The greatest pitch on Earth

Roll up, roll up for the greatest pitch on Earth. This is the opportunity of a lifetime: the marcoms strategy brief for the four years up to and including the London 2012 Olympics.

Oddly, though, agency groups aren’t falling over themselves to turn up to the initial chemistry meetings, taking place about now.

Now why should that be? After all, 9 million spectators and a TV audience of 4 billion-plus in
220 countries isn’t to be sniffed at.

Cursory scrutiny of the brief soon reveals their principal anxiety. Where’s the money? Hard though it may be to grasp, the London Organising Committee of the Olympic and Paralympic Games (Locog), which is in charge of the brief, is expecting the winning agency to do it all for love, or at least glory.

It’s not as if Locog doesn’t have some wealthy backers – for example, the UK government and Mayor of London (with his massive tax receipts). Or, and this is a real rub, that the idea of a marketing budget is entirely alien to the committee. After all, as more than one agency chief has fretted, they were happy enough to blow £400,000 on creating a logo whose only visible achievement has been to create a great deal of notoriety.
But maybe that’s partly the point. Locog had a pretty bruising experience at the hands of the media over the Wolff Olins logo: it’s understandably reluctant to repeat the experience on a wider scale.

It’s not about money
And, by the way, Locog has not said it won’t pay. It’s simply been vague about remuneration. It has, for instance, talked about creating a special marketing services partnership with ‘potential’ Tier 3 sponsorship benefits. There’s even the possibility of the winning agency taking a percentage of any marcoms funding raised. Though this last suggestion, you’ll note, raises as many questions as it answers. Are the agency’s clients expected to stump up?

So if not money in any great quantity, what benefits can you expect to secure if you win the pitch?

Well, as the brief somewhat archly points out, here is an opportunity to showcase a four-year long truly integrated marketing/communications strategy under the most trying circumstances imaginable. A case study to beat all case studies. And all, of course, in the service of your country’s greatest ever project.

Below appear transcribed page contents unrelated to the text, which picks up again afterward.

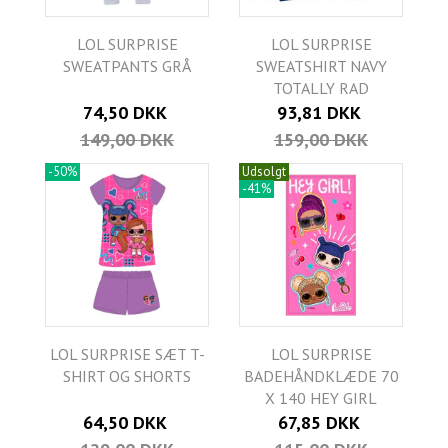
LOL SURPRISE
LOL SURPRISE
SWEATPANTS GRÅ
SWEATSHIRT NAVY
TOTALLY RAD
74,50 DKK
93,81 DKK
149,00 DKK
159,00 DKK
-50%
Udsolgt
-41%
LOL SURPRISE SÆT T-
LOL SURPRISE
SHIRT OG SHORTS
BADEHÅNDKLÆDE 70
X 140 HEY GIRL
64,50 DKK
67,85 DKK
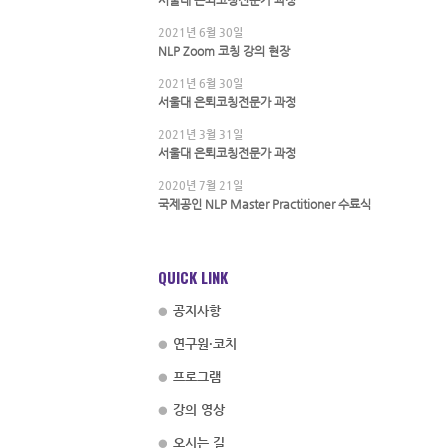
서울대 은퇴코칭전문가 과정
2021년 6월 30일
NLP Zoom 코칭 강의 현장
2021년 6월 30일
서울대 은퇴코칭전문가 과정
2021년 3월 31일
서울대 은퇴코칭전문가 과정
2020년 7월 21일
국제공인 NLP Master Practitioner 수료식
QUICK LINK
공지사항
연구원·코치
프로그램
강의 영상
오시는 길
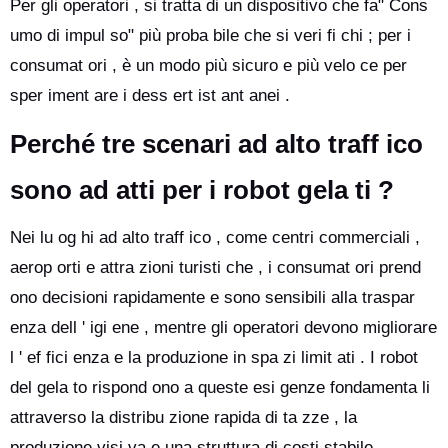
Per gli operatori , si tratta di un dispositivo che fa" Cons
umo di impul so" più proba bile che si veri fi chi ; per i
consumat ori , è un modo più sicuro e più velo ce per
sper iment are i dess ert ist ant anei .
Perché tre scenari ad alto traff ico
sono ad atti per i robot gela ti ?
Nei lu og hi ad alto traff ico , come centri commerciali ,
aerop orti e attra zioni turisti che , i consumat ori prend
ono decisioni rapidamente e sono sensibili alla traspar
enza dell ' igi ene , mentre gli operatori devono migliorare
l ' ef fici enza e la produzione in spa zi limit ati . I robot
del gela to rispond ono a queste esi genze fondamenta li
attraverso la distribu zione rapida di ta zze , la
produzione visi va e una struttura di costi stabile ,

There simply is no precedent for this kind of pro bono activity. The Dome? That had a fairly generous budget and was of relatively short duration. Political advertising? That’s normally run by a few agency enthusiasts, and requires little intensive activity outside election time.

The Olympiad, by contrast, is a four-year haul which will require massive, full-on commitment from the agency during the whole of that time. There will be difficulties right from the start.

Winning the marathon
At the heart of the brief is an inherent contradiction. On the one hand, 2012 must – in that politically correct, inclusive way – be ‘Everyone’s Games’. On the other, the Games have to focus overwhelmingly on getting young people involved in sport, because that was the defining criterion of our successful Olympics bid.

Then, too, Locog has set an ambitious ‘step-change’ agenda for these Olympics in promising that they will be the ‘first truly digital Games’.

Good luck, as well, in juggling the notoriously fickle UK media. Four years is an awfully long time to keep them interested in the project. And, if you’re really unfortunate, they’ll fill the longueurs with the odd ‘disaster’ story. While we’re on the subject of the logo, whatever is the winning agency going to do with that less-than-lustrous debut to Olympics branding activity?

So, some suitably Olympic challenges for 2012’s prospective agency. But neither these nor the lack of ready cash are what will most prey on agency chiefs’ minds. The single Olympic event that this brief most resembles is the marathon. The sheer strain and disruption of covering the course will put many off from contending in the first place.